The records below:

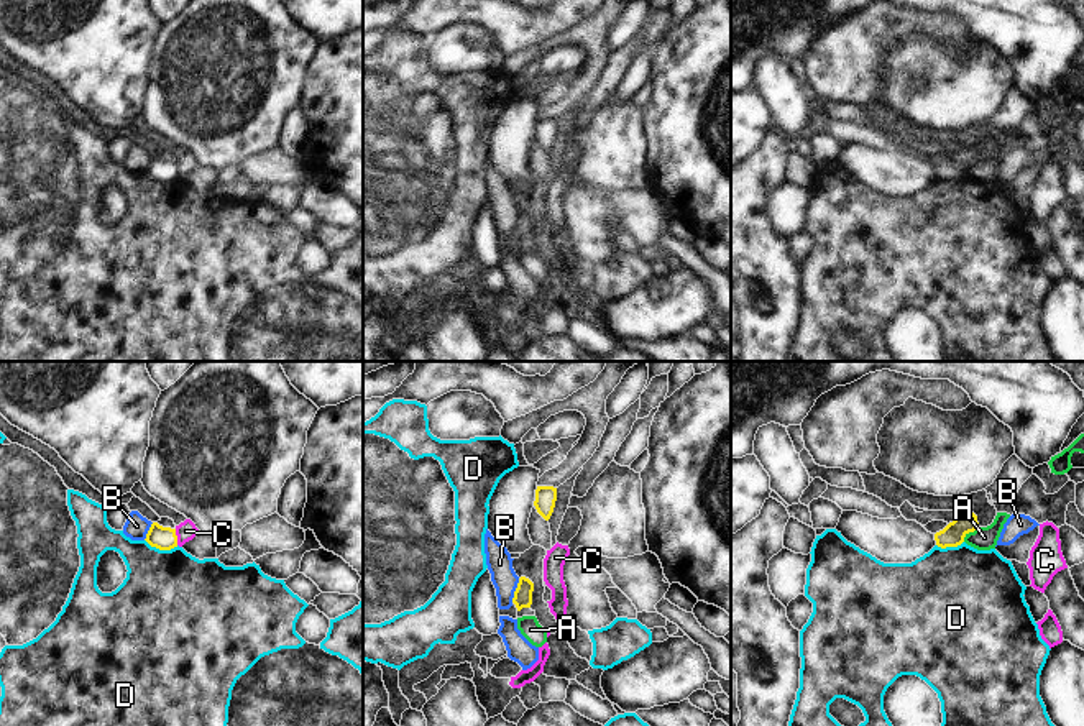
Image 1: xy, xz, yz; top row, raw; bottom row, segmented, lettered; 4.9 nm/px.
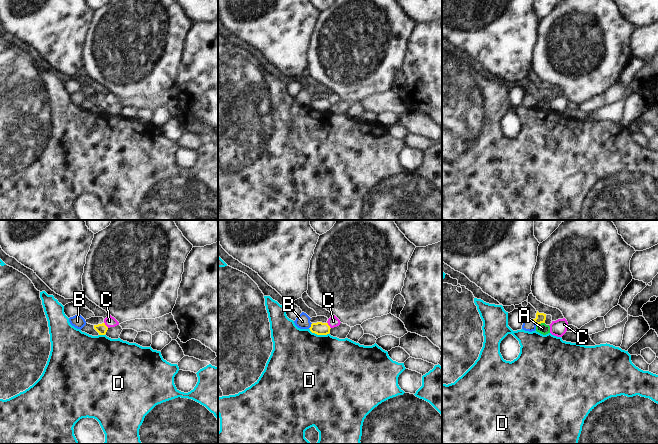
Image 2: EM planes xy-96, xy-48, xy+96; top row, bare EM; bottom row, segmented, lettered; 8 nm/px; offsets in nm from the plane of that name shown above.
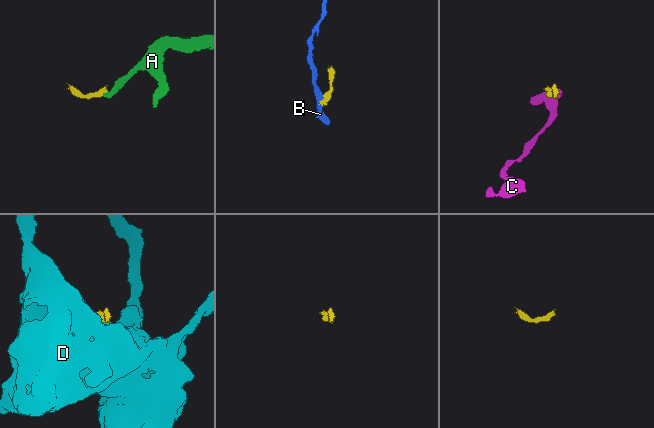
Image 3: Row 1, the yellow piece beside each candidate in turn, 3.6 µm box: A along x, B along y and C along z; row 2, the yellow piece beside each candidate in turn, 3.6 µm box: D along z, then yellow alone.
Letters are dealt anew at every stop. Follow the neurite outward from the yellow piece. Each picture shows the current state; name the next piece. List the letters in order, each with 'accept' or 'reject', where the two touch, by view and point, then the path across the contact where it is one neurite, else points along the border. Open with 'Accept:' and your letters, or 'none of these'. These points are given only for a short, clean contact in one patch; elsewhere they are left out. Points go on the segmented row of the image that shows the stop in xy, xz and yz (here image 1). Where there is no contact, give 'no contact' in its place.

End of The records.
The records below:

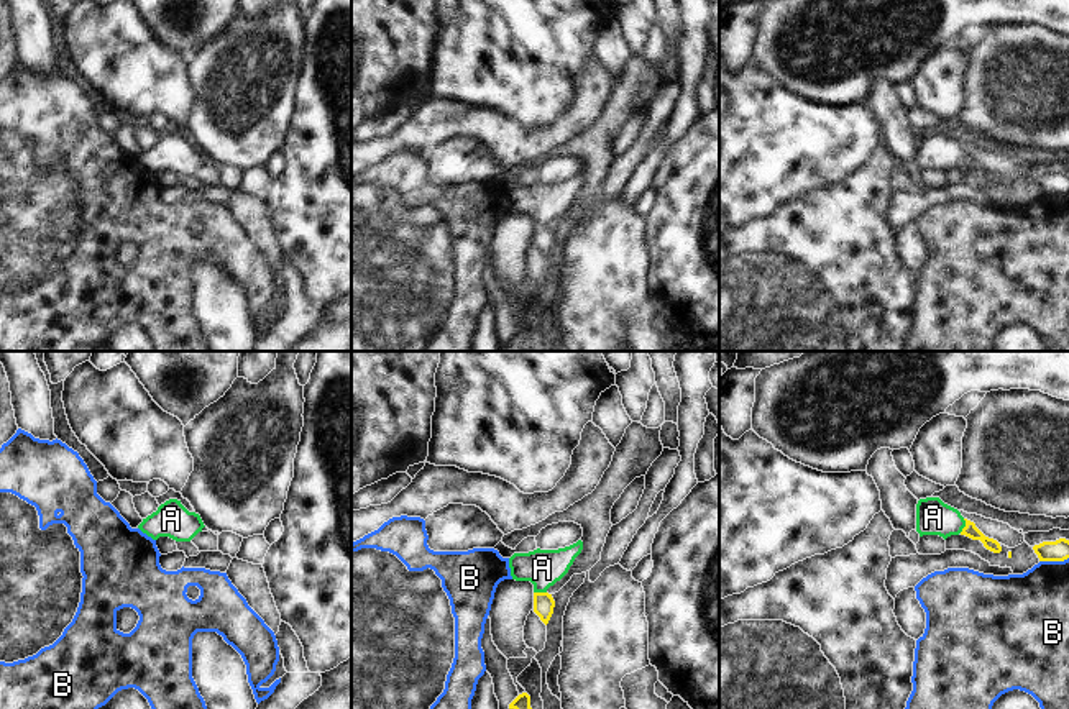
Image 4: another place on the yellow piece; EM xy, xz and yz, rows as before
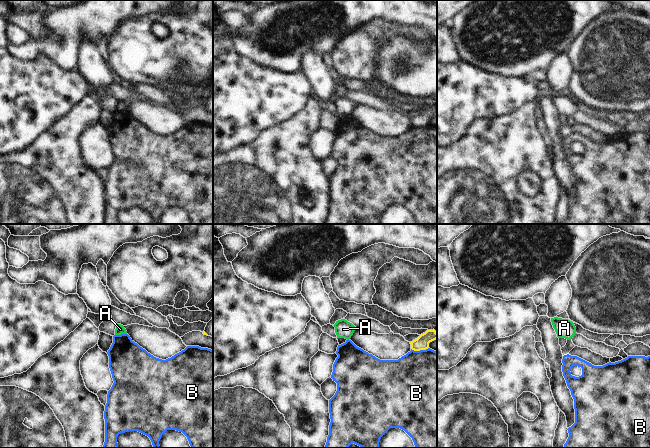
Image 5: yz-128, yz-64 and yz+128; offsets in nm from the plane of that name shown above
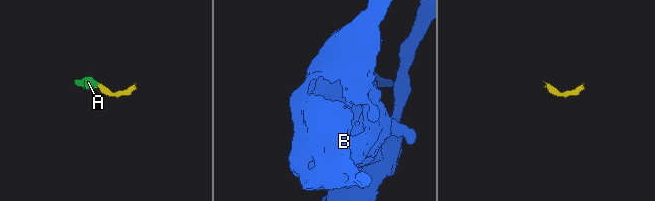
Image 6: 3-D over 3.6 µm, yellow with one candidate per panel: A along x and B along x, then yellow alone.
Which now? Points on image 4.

End of The records.

Task statement: Show every line of the listing in which the string "plane" can be found.

Exercise response:
Image 2: EM planes xy-96, xy-48, xy+96; top row, bare EM; bottom row, segmented, lettered; 8 nm/px; offsets in nm from the plane of that name shown above.
Image 5: yz-128, yz-64 and yz+128; offsets in nm from the plane of that name shown above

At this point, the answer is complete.